# Printer drivers for Windows 8.1



## Eoghan (Jan 14, 2014)

Having leapfrogged over Windows 7 to 8.1 my hopes of finding support for my HP950C which is a reliable old workhorse which must be 15 years old were not high. The new laptop however found it (USB cable) and downloaded the drivers.

When I re-installed Windows 8.1 however it could not find the driver. If I did not know it was possible I would have given up. There were two problems

1. Downloading drivers over a metered internet connection somehow was blocking - this needed removed

2. Despite unblocking I needed to manually install the driver on a USB port, I then had to update the drivers using the internet connection. Finally the option 
to install the HP950C


Installing drivers for the Samsung ML1210 was more of a problem with Windows finding nothing. Samsung however had a driver despite the fact these printers must be 10 years old?

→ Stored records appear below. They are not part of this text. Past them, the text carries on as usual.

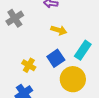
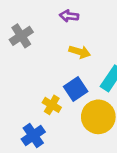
yellow cross: (29, 65) -> (52, 105), moved

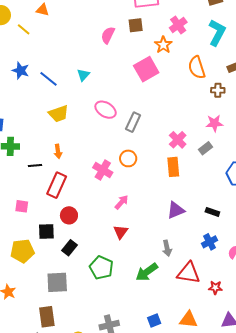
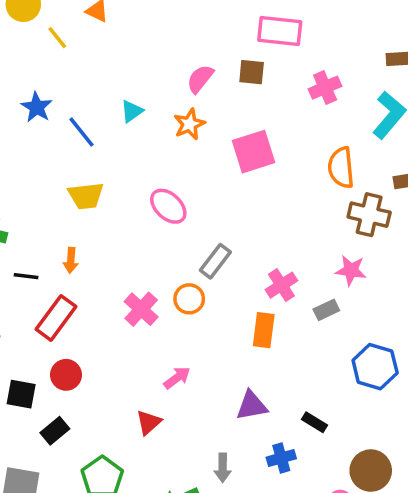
orange star: (163, 45) -> (189, 124), moved
cyan triangle: (83, 75) -> (132, 111), moved
brown cross: (218, 90) -> (369, 215), size x1.6
gray rectangle: (133, 122) -> (215, 261), moved
pink arrow: (122, 202) -> (177, 378), moved
blue cross: (210, 242) -> (281, 458), moved

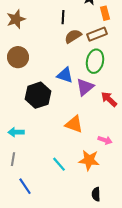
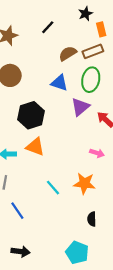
black line: (63, 17) -> (48, 27), moved, turned 40
blue triangle: (65, 75) -> (59, 83), moved
orange triangle: (74, 124) -> (35, 147), moved
pink arrow: (105, 140) -> (97, 153), moved

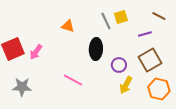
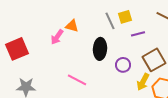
purple line: (145, 34) -> (138, 34), moved
pink arrow: (36, 52) -> (57, 37), moved
yellow arrow: (126, 85) -> (143, 82), moved

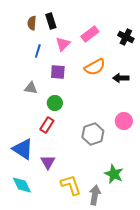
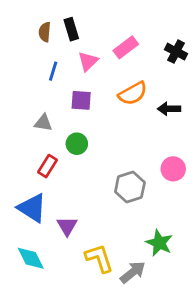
red rectangle: (47, 125) -> (47, 166), moved
gray arrow: (95, 195) -> (133, 272), turned 42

So don't give up, don't automatically buy a new printer and don't call me an Aberdonian.


----------



## VictorBravo (Jan 14, 2014)

Eoghan said:


> and don't call me an Aberdonian



So, then, can we call you a Glasgovian?


----------



## Edward (Jan 14, 2014)

Generally speaking, avoid even number releases from Microsoft. 3.1 good for the time, 95 iffy. 98 good, ME lousy. XP great (particularly by the final service pack), Vista lousy. Windows 7 very good, 8 major problems out of the chute. My recommendation would be to try to downgrade to 7. All the drivers are mature, and the computer will probably work just fine. They'll probably have 8 working right in another service pack or 2.


----------



## Tirian (Jan 15, 2014)

I've given up on any release starting with "Windows" and my Dell has never been better!


----------